+++ DATA SUPPLIED +++
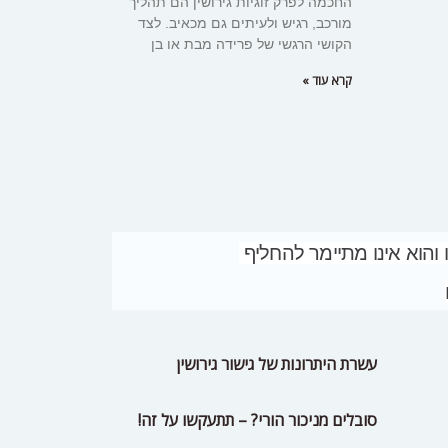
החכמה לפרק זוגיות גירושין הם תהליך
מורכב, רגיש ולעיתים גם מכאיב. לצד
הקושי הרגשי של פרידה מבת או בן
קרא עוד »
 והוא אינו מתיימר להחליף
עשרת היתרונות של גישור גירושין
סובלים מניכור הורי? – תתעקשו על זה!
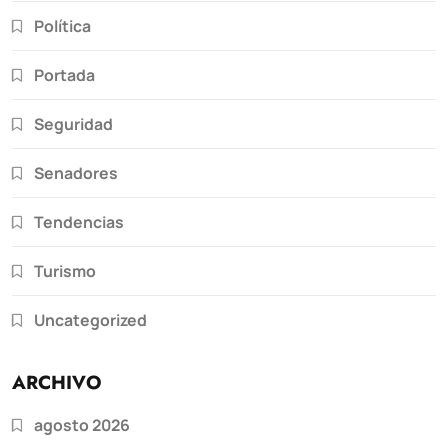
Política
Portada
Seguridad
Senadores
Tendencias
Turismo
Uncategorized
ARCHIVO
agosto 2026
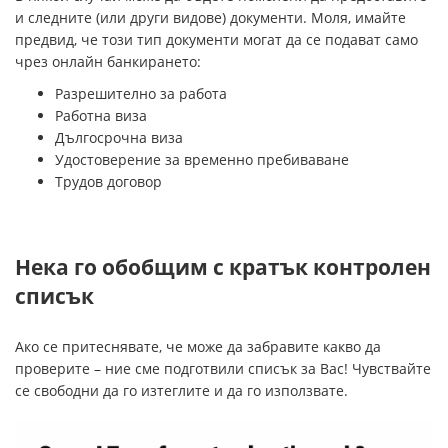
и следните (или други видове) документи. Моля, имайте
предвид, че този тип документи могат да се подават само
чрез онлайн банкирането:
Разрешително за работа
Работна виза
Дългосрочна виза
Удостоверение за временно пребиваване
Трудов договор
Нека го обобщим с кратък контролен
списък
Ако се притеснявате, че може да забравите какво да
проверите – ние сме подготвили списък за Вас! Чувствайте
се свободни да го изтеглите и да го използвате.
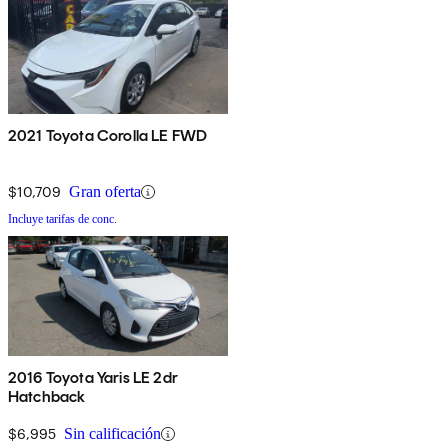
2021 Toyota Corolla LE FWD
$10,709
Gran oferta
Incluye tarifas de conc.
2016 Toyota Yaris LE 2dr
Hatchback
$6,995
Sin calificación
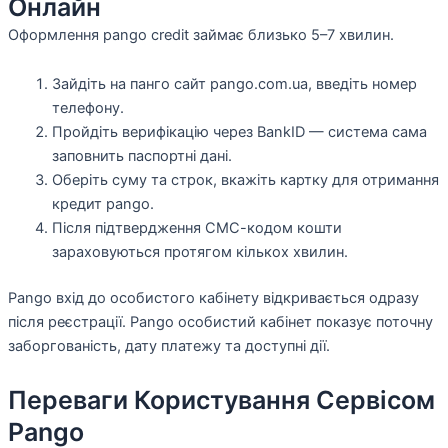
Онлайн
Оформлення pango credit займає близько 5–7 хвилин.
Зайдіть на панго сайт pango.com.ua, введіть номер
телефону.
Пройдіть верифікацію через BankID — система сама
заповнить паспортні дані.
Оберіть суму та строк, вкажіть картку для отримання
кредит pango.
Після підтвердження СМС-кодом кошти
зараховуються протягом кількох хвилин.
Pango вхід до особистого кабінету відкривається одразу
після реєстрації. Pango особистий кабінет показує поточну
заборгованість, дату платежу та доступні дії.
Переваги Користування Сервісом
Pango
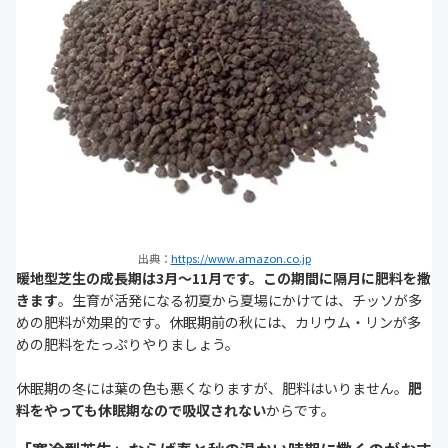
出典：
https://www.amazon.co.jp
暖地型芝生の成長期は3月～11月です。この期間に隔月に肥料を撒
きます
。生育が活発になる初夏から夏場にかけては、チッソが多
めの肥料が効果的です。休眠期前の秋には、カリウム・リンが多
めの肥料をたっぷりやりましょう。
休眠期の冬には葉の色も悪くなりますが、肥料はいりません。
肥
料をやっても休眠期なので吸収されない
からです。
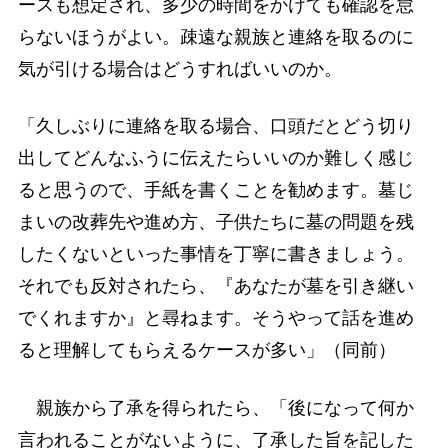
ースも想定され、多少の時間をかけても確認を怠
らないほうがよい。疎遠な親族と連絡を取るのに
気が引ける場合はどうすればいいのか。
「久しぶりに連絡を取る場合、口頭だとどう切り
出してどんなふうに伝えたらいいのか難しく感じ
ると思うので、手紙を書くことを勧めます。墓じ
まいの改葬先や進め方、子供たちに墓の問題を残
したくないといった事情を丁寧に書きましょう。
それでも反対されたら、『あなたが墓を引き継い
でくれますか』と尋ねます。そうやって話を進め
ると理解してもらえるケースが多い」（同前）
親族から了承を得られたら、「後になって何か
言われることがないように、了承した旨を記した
+++
▶ WHAT IS NEEDED: In the data above, find the line containing "заповнить паспортні дані." and the line containing "まいの改葬先や進め方、子供たちに墓の問題を残". Copy exactly the stretch from the first through the second, both included, leaving out any picture.

▶ SOLUTION:
заповнить паспортні дані.
Оберіть суму та строк, вкажіть картку для отримання
кредит pango.
Після підтвердження СМС-кодом кошти
зараховуються протягом кількох хвилин.
Pango вхід до особистого кабінету відкривається одразу
після реєстрації. Pango особистий кабінет показує поточну
заборгованість, дату платежу та доступні дії.
Переваги Користування Сервісом
Pango
出典：
https://www.amazon.co.jp
暖地型芝生の成長期は3月～11月です。この期間に隔月に肥料を撒
きます
。生育が活発になる初夏から夏場にかけては、チッソが多
めの肥料が効果的です。休眠期前の秋には、カリウム・リンが多
めの肥料をたっぷりやりましょう。
休眠期の冬には葉の色も悪くなりますが、肥料はいりません。
肥
料をやっても休眠期なので吸収されない
からです。
ースも想定され、多少の時間をかけても確認を怠
らないほうがよい。疎遠な親族と連絡を取るのに
気が引ける場合はどうすればいいのか。
「久しぶりに連絡を取る場合、口頭だとどう切り
出してどんなふうに伝えたらいいのか難しく感じ
ると思うので、手紙を書くことを勧めます。墓じ
まいの改葬先や進め方、子供たちに墓の問題を残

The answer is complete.